TO BE DONE —
Change "city" to "town" in the lines from the start of the items through the line containing "city: Alsunga", keeping everything else the same. Give only those lines.

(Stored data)
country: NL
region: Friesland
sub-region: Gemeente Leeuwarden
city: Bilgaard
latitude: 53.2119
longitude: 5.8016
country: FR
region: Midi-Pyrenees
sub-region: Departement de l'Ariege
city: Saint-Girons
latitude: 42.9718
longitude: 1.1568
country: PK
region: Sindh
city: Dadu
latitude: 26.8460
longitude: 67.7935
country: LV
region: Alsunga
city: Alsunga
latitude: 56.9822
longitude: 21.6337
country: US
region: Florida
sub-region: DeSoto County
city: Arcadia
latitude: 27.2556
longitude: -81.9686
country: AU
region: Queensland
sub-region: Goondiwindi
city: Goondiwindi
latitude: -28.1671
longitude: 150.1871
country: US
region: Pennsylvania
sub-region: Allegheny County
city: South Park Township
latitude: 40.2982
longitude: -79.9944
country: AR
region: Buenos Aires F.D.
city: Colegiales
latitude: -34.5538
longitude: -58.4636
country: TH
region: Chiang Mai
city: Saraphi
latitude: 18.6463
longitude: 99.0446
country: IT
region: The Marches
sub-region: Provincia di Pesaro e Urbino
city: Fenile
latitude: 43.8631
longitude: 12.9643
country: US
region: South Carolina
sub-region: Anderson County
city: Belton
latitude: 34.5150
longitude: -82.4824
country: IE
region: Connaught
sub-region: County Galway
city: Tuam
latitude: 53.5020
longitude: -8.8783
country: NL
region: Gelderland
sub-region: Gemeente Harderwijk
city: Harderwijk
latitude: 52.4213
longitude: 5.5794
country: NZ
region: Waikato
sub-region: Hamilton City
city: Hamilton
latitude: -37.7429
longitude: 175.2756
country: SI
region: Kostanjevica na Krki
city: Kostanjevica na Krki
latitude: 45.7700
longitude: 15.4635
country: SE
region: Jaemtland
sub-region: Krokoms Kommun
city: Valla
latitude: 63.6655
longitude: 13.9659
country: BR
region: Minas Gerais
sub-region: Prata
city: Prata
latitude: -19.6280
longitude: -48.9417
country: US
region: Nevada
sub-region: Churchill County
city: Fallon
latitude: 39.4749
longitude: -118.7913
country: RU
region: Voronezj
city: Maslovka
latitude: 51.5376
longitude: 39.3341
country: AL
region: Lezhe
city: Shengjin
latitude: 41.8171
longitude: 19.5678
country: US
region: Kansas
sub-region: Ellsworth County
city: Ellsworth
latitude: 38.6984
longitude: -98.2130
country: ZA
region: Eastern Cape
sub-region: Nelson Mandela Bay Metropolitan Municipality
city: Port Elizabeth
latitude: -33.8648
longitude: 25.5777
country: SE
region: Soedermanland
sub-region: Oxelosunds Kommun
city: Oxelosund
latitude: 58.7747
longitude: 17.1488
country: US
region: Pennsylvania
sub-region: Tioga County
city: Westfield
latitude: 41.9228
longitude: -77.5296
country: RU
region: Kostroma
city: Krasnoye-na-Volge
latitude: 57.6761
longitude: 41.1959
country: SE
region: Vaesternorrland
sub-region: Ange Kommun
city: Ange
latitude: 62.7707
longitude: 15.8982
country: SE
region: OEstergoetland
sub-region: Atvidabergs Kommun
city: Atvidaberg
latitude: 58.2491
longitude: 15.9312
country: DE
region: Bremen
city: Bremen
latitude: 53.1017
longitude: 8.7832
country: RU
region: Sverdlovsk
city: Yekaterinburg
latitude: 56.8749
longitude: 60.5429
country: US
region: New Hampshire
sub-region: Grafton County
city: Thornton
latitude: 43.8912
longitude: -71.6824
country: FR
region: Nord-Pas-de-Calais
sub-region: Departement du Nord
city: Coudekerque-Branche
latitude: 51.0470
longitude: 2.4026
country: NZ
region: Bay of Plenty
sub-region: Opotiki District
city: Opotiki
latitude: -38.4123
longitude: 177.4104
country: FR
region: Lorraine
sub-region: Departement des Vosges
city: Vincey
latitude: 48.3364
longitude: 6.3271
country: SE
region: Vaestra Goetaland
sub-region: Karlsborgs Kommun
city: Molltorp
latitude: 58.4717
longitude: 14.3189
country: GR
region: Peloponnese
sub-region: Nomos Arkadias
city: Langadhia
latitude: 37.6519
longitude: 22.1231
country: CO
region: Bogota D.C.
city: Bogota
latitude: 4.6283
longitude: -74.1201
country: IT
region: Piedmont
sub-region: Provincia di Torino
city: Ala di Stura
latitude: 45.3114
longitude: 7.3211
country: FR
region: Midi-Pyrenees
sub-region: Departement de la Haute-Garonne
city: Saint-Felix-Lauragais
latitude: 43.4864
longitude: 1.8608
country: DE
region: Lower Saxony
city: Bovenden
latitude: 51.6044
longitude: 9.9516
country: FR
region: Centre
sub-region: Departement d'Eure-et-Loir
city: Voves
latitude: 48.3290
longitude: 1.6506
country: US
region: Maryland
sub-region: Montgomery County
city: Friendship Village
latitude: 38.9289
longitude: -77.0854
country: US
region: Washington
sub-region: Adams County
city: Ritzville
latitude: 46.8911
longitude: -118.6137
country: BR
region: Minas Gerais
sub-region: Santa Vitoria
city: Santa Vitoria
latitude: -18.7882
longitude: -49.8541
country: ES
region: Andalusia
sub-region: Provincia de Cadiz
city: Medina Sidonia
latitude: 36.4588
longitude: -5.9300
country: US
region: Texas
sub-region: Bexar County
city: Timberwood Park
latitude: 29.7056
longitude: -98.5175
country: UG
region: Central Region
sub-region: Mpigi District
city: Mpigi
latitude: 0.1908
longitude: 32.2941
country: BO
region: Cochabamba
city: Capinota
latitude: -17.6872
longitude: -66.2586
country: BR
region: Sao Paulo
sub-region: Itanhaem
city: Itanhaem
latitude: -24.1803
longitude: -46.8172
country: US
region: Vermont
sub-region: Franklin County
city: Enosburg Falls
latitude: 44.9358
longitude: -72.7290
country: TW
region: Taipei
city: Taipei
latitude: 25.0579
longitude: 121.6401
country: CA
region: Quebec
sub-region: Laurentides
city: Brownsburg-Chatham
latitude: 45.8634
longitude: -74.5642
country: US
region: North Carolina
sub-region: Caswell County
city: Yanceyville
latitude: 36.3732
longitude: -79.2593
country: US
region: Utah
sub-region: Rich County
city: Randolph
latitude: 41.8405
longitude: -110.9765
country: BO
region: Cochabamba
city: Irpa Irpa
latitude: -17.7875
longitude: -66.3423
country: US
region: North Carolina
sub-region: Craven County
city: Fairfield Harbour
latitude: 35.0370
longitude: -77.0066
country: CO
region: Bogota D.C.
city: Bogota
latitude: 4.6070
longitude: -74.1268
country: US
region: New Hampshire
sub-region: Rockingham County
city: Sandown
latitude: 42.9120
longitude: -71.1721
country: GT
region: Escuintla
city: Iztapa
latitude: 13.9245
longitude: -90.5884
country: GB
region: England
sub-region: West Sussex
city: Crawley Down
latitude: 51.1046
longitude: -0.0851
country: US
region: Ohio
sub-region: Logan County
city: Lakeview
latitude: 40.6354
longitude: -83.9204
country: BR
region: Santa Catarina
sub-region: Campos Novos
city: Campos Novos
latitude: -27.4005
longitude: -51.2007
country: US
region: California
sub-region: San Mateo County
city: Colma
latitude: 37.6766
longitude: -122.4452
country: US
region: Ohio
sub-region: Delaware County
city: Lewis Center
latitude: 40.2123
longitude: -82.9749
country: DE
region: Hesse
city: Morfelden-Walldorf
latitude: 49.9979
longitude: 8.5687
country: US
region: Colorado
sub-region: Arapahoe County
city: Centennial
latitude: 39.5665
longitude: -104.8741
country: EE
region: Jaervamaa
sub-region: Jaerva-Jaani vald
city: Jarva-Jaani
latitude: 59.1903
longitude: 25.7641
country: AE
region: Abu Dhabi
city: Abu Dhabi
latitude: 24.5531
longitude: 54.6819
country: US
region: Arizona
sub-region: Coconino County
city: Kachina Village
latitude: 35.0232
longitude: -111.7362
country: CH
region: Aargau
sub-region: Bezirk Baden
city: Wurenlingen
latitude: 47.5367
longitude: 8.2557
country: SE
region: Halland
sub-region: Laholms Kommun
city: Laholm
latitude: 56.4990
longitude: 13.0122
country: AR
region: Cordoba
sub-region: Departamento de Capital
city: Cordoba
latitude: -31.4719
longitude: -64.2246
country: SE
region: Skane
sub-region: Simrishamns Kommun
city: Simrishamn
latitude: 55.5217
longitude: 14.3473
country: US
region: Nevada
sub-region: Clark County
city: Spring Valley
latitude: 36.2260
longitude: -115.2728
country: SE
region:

RESULT OF THIS TASK —
country: NL
region: Friesland
sub-region: Gemeente Leeuwarden
town: Bilgaard
latitude: 53.2119
longitude: 5.8016
country: FR
region: Midi-Pyrenees
sub-region: Departement de l'Ariege
town: Saint-Girons
latitude: 42.9718
longitude: 1.1568
country: PK
region: Sindh
town: Dadu
latitude: 26.8460
longitude: 67.7935
country: LV
region: Alsunga
town: Alsunga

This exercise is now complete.